Query running slow

PavanA 2015-05-14 09:54:26

Kin 2015-05-14 14:22:42
The actual vs estimated row estimates are way off. Do you have stats updated ? [cdm].[dbo].[pe_to_imports] and [cdm].[dbo].[pe_imports]. Also there is a keylookup, so if you include checksum column as part of index, it will get rid of it.
SQLkiwi 2015-05-23 09:05:36
From an execution plan point of view, the problem is the query optimizer expects to find the required 2000 matches quite quickly, so it chooses a strategy based on nested loops joins, particularly the Left Anti Semi Join. Using Plan Explorer to show the estimated row counts, we can see how the optimizer expected things to work:

Estimated plan

If the optimizer's estimates had been accurate, the results would have been returned very quickly. However, switching to actual rows mode shows that things did not go as expected:

Actual plan

The query does not produce any rows, let alone the 2000 matches the optimizer expected to find relatively quickly. So, what should have been a quick search using nested loops became an exhaustive search for all rows, with the lowest seek (on pe_imports) being executed 165,604 times.

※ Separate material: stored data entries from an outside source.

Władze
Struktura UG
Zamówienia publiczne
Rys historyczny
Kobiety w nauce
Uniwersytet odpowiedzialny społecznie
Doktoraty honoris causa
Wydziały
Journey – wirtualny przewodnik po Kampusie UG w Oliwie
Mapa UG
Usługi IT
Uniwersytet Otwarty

Your query contains a large number of predicates (filtering conditions) that make it hard for the optimizer to assess selectivity accurately. You are also using an old version of SQL Server (2005) which means the normal solution for this type of problem is not available. My suggestions are:

  1. Remove the 'magic go-faster' nolock hints
  2. Ensure all columns in the query are properly qualified with an alias
  3. Avoid using difficult to estimate bit flag columns
  4. Upgrade to a supported version of SQL Server
  5. Break the NOT IN subquery out to a separate query
  6. Save the subquery results in a temporary table, indexed appropriately
  7. Only use TOP in a query if you really need to limit the results
  8. Only use LOB types (e.g. the checksum column) if the value really could exceed 8000 bytes
  9. If you need to keep the TOP, try rewriting the query to fetch a maximum of 2000 unique key values only, store these in a temporary table, then fetch the remaining non-key columns in a separate query.
  10. Avoid mixing many AND and OR conditions in a single query. Breaking the operation into sensibly-sized steps can help the optimizer.
  11. As a last resort, consider using query or join hints to force a hash or merge strategy if you know nested loops will not find the matches quickly.